I’ve been a Chihuly fan for twenty years, but this exhibit tops anything I’ve seen – and is a testament to how the artist has pushed the boundaries of his art and medium over his career. The Ikebana boat (below) was an Alice in Wonderland moment of pure pleasure and awe. It also spoke to the ongoing experimentation, learning from experience, passion for innovation, and teamwork at the core of Chihuly’s artistry.
The story goes that Chihuly wanted to test the strength of some glass and see it in water. So he began throwing pieces over the side of a bridge and later asked some young men to retrieve them. The image of their boats filled with shapes and color gave birth to the Ikebana concept, now a staple in his exhibitions.
Equally inspiring are the videos shown in conjunction with the exhibit. Snippets are available online. Others and interviews with the artist can be found at the video screening room on Chihuly’s website.
Take a look. Watch Chihuly in action. Hear him and others talk about the innovative power of deep teamwork. Flora Mace, who began working with Chihuly in 1975 on the Blanket Cylinders (glass pieces of different size and shape inspired by native American baskets and weaving), explains the synergy this way: “When I work for Dale, I almost become him.”
The image of the solitary artist – the solitary leader – is forever shattered by Chihuly’s high-energy, high-engagement model of leader as visionary, director, catalyst, coach, choreographer, teacher, and partner.
As Karen Chambers writes in Chihuly: Color, Glass, and Form:
“As director of the team, Chihuly makes the process a symbiotic relationship that draws on each individual’s expertise and energy. During a glassblowing session, the entire team is in sync, at one with Chihuly’s ideas and an integrated part of his creative process.

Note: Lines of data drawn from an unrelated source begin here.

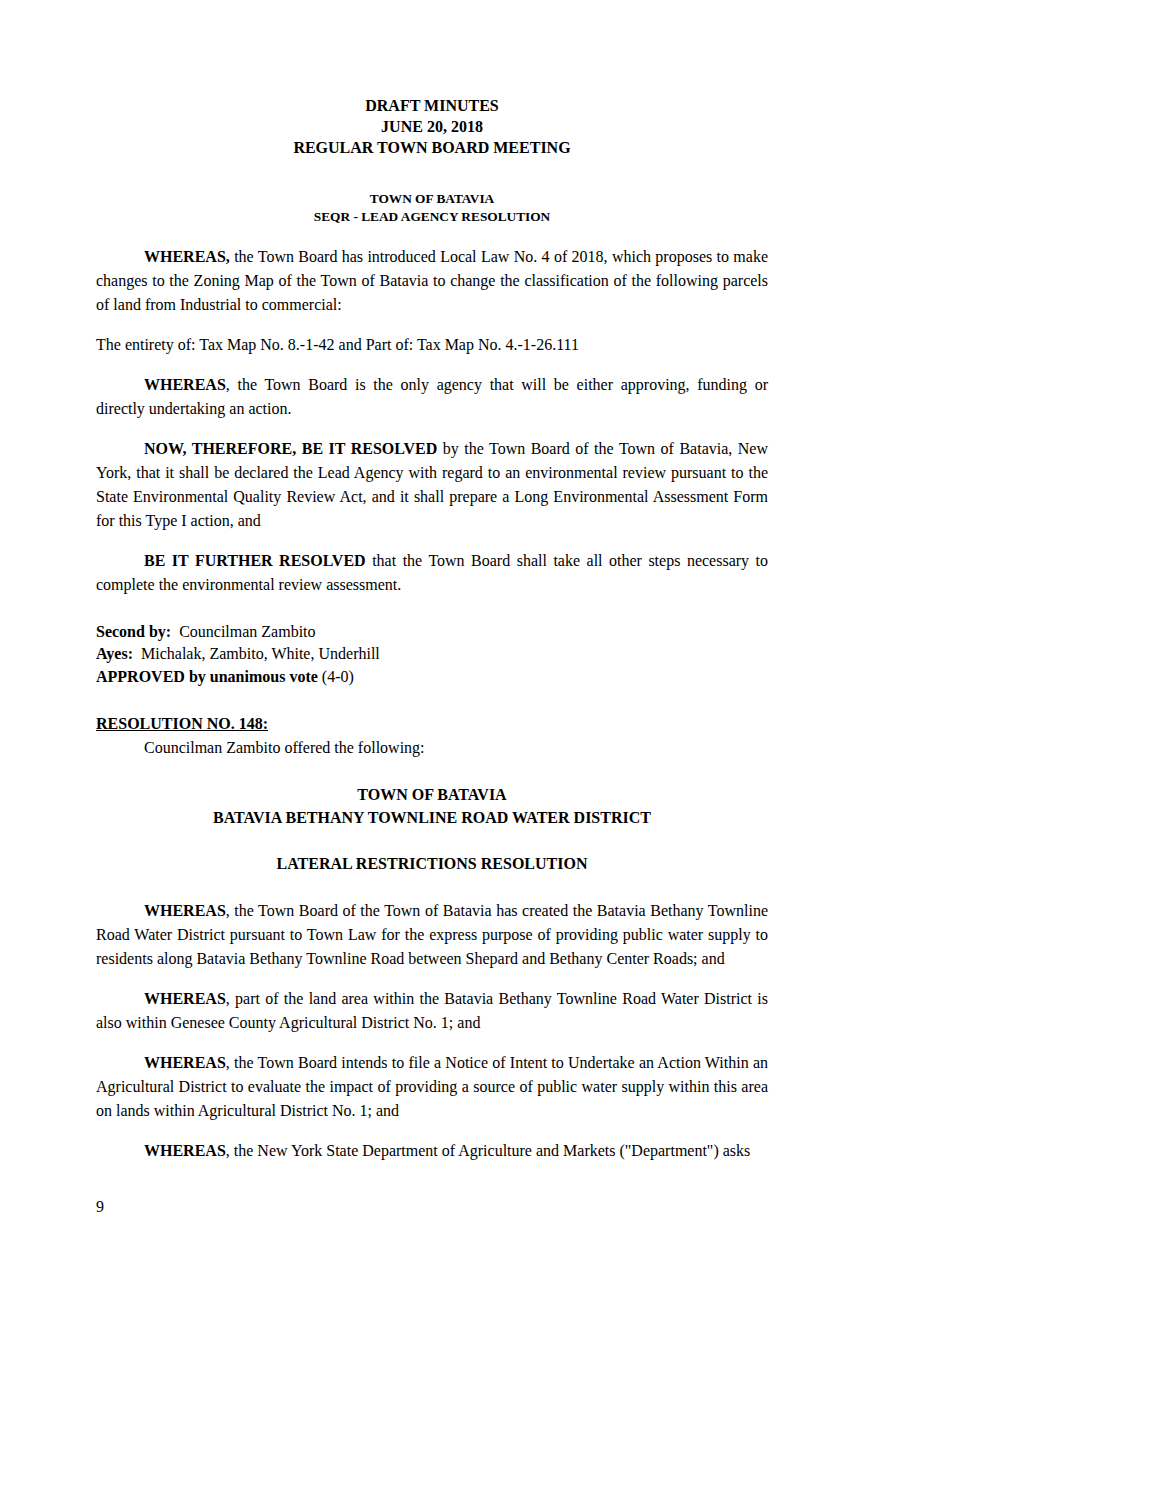DRAFT MINUTES
JUNE 20, 2018
REGULAR TOWN BOARD MEETING
TOWN OF BATAVIA
SEQR - LEAD AGENCY RESOLUTION
WHEREAS, the Town Board has introduced Local Law No. 4 of 2018, which proposes to make changes to the Zoning Map of the Town of Batavia to change the classification of the following parcels of land from Industrial to commercial:
The entirety of: Tax Map No. 8.-1-42 and Part of: Tax Map No. 4.-1-26.111
WHEREAS, the Town Board is the only agency that will be either approving, funding or directly undertaking an action.
NOW, THEREFORE, BE IT RESOLVED by the Town Board of the Town of Batavia, New York, that it shall be declared the Lead Agency with regard to an environmental review pursuant to the State Environmental Quality Review Act, and it shall prepare a Long Environmental Assessment Form for this Type I action, and
BE IT FURTHER RESOLVED that the Town Board shall take all other steps necessary to complete the environmental review assessment.
Second by: Councilman Zambito
Ayes: Michalak, Zambito, White, Underhill
APPROVED by unanimous vote (4-0)
RESOLUTION NO. 148:
Councilman Zambito offered the following:
TOWN OF BATAVIA
BATAVIA BETHANY TOWNLINE ROAD WATER DISTRICT
LATERAL RESTRICTIONS RESOLUTION
WHEREAS, the Town Board of the Town of Batavia has created the Batavia Bethany Townline Road Water District pursuant to Town Law for the express purpose of providing public water supply to residents along Batavia Bethany Townline Road between Shepard and Bethany Center Roads; and
WHEREAS, part of the land area within the Batavia Bethany Townline Road Water District is also within Genesee County Agricultural District No. 1; and
WHEREAS, the Town Board intends to file a Notice of Intent to Undertake an Action Within an Agricultural District to evaluate the impact of providing a source of public water supply within this area on lands within Agricultural District No. 1; and
WHEREAS, the New York State Department of Agriculture and Markets ("Department") asks
9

In creating the work, the team follows Chihuly’s instructions. He is like a choreographer who uses his dancers’ bodies to make tangible his ideas. Unlike teams in Europe, where production is the goal and each member has an assigned task, Chihuly’s team makes unique pieces and people exchange jobs.
While a Chihuly team works together with apparent ease, the dynamic is complex. Chihuly acts much like a film director – creating the concept, initiating the action, and setting the scene – but the process requires something else, a special chemistry in which he works as catalyst. In this role, he manages a process in constant flux, harnessing the three key elements of fire, gravity, and spontaneity.
Chihuly is the catalyst that makes it all work. He brings together the best glass blowers according to their schedules and his needs, creates the most congenial ambience [through music, food, and setting], introduces a touch of glamour by moving the sessions from site to site and flying in his team, challenges the group with his ideas, and after an intense session of work, a few distinctively Chihuly pieces emerge.”